** AIM OF THE EXERCISE **
From the first line of the records through the line containing "Miten Garmin Forerunner 255 vert", retype every line exactly and nothing else.

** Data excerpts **

+--

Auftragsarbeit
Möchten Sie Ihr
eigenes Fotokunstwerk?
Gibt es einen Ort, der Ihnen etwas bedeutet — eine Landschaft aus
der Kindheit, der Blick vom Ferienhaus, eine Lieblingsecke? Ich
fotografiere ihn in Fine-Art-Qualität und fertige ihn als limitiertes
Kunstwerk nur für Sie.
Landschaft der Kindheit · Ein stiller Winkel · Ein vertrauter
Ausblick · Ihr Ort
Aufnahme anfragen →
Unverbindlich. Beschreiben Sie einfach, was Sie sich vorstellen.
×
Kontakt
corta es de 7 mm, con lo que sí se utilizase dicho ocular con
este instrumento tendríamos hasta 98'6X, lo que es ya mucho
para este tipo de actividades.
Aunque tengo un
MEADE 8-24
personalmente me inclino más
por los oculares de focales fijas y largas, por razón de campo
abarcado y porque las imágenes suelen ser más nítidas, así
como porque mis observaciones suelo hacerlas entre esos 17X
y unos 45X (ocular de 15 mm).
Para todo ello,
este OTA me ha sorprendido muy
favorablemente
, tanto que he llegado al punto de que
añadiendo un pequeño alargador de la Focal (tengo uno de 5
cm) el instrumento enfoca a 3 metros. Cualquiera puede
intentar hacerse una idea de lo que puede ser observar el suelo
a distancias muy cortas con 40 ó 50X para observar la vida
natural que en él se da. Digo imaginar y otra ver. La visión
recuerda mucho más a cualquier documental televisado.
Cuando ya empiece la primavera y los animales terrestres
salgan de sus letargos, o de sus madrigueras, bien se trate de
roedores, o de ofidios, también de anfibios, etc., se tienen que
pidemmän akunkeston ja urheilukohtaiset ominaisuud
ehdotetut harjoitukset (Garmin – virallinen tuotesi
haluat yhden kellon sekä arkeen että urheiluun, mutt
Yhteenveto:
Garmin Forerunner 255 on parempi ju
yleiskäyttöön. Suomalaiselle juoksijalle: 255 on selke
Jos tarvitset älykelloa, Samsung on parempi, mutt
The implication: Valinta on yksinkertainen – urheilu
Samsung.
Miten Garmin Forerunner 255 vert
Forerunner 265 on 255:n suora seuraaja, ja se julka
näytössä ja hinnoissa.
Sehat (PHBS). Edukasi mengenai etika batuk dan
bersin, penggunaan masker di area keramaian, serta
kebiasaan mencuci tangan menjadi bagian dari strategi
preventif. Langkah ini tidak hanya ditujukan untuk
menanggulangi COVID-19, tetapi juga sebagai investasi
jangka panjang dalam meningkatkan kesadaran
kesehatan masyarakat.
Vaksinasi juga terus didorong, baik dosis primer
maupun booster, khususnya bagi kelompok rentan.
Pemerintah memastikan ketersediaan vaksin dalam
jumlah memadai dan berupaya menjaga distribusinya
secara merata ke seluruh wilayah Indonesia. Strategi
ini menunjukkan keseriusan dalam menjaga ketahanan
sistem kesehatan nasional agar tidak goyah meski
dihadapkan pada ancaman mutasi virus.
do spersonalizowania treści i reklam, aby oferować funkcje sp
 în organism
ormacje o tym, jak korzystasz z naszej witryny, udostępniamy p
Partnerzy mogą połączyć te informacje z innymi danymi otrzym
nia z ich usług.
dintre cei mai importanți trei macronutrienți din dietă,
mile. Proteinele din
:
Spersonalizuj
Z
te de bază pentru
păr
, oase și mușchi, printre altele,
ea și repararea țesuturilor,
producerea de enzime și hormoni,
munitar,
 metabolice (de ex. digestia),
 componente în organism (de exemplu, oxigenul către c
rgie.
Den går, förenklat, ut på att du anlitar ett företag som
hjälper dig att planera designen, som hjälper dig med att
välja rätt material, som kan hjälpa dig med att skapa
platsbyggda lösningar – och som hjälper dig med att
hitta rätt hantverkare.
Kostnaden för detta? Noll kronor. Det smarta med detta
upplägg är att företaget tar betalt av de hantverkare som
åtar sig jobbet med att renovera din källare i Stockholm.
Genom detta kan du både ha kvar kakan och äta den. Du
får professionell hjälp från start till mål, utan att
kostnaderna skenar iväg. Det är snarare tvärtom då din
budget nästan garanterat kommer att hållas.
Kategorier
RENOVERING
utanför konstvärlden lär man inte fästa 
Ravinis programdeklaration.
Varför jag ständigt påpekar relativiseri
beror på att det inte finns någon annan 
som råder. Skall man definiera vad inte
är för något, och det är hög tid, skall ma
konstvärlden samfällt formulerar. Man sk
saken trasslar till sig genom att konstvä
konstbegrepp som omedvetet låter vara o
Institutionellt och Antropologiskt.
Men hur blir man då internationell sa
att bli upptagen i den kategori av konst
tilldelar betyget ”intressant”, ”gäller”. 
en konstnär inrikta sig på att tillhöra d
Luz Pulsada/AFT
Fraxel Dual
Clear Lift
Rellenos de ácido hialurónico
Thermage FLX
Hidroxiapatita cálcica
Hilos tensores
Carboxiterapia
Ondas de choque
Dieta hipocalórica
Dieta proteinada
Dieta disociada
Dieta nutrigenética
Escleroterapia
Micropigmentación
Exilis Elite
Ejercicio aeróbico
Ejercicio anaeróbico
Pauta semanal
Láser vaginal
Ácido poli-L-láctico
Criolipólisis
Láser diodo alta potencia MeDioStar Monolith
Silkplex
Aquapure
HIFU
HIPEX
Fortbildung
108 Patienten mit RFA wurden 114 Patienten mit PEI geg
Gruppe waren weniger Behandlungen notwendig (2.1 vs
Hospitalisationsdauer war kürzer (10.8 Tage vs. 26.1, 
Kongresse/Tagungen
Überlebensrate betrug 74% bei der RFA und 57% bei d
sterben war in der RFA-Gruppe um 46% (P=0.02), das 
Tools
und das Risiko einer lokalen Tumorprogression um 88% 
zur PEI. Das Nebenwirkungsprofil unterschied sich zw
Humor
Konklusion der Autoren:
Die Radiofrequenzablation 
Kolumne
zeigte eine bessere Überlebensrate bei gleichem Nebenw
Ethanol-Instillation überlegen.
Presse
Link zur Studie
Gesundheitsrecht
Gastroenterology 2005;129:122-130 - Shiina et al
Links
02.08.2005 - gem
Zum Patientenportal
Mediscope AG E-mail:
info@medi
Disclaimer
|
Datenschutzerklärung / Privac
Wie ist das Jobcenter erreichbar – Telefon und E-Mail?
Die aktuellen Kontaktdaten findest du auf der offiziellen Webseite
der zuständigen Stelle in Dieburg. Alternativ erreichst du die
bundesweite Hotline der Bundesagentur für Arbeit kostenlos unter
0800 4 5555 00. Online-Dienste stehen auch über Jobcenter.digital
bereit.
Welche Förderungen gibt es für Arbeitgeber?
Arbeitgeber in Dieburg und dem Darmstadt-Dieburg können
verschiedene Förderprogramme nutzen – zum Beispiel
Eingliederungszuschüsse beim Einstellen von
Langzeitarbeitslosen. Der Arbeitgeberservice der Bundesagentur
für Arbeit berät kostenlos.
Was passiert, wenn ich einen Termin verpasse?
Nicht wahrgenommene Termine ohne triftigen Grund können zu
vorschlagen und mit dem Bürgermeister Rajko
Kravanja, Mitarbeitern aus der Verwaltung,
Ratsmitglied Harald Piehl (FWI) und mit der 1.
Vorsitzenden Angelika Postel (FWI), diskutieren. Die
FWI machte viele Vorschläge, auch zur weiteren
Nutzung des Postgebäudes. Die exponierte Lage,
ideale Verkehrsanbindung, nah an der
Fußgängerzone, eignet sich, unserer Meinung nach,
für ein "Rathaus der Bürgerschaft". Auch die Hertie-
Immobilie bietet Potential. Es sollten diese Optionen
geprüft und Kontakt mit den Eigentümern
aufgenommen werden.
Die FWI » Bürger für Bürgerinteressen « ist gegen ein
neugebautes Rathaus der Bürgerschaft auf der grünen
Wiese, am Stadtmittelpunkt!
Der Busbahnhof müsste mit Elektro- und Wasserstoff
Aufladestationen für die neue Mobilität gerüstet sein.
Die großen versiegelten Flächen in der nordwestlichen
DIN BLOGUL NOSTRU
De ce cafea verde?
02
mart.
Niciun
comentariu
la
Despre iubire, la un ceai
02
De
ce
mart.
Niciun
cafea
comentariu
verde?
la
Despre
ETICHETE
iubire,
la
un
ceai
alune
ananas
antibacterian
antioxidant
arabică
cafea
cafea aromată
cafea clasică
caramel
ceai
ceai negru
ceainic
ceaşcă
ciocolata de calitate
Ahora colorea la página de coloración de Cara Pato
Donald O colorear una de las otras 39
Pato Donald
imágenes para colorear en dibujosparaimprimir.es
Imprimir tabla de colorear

+--

** SOLUTION FOR THIS PROBLEM **
Auftragsarbeit
Möchten Sie Ihr
eigenes Fotokunstwerk?
Gibt es einen Ort, der Ihnen etwas bedeutet — eine Landschaft aus
der Kindheit, der Blick vom Ferienhaus, eine Lieblingsecke? Ich
fotografiere ihn in Fine-Art-Qualität und fertige ihn als limitiertes
Kunstwerk nur für Sie.
Landschaft der Kindheit · Ein stiller Winkel · Ein vertrauter
Ausblick · Ihr Ort
Aufnahme anfragen →
Unverbindlich. Beschreiben Sie einfach, was Sie sich vorstellen.
×
Kontakt
corta es de 7 mm, con lo que sí se utilizase dicho ocular con
este instrumento tendríamos hasta 98'6X, lo que es ya mucho
para este tipo de actividades.
Aunque tengo un
MEADE 8-24
personalmente me inclino más
por los oculares de focales fijas y largas, por razón de campo
abarcado y porque las imágenes suelen ser más nítidas, así
como porque mis observaciones suelo hacerlas entre esos 17X
y unos 45X (ocular de 15 mm).
Para todo ello,
este OTA me ha sorprendido muy
favorablemente
, tanto que he llegado al punto de que
añadiendo un pequeño alargador de la Focal (tengo uno de 5
cm) el instrumento enfoca a 3 metros. Cualquiera puede
intentar hacerse una idea de lo que puede ser observar el suelo
a distancias muy cortas con 40 ó 50X para observar la vida
natural que en él se da. Digo imaginar y otra ver. La visión
recuerda mucho más a cualquier documental televisado.
Cuando ya empiece la primavera y los animales terrestres
salgan de sus letargos, o de sus madrigueras, bien se trate de
roedores, o de ofidios, también de anfibios, etc., se tienen que
pidemmän akunkeston ja urheilukohtaiset ominaisuud
ehdotetut harjoitukset (Garmin – virallinen tuotesi
haluat yhden kellon sekä arkeen että urheiluun, mutt
Yhteenveto:
Garmin Forerunner 255 on parempi ju
yleiskäyttöön. Suomalaiselle juoksijalle: 255 on selke
Jos tarvitset älykelloa, Samsung on parempi, mutt
The implication: Valinta on yksinkertainen – urheilu
Samsung.
Miten Garmin Forerunner 255 vert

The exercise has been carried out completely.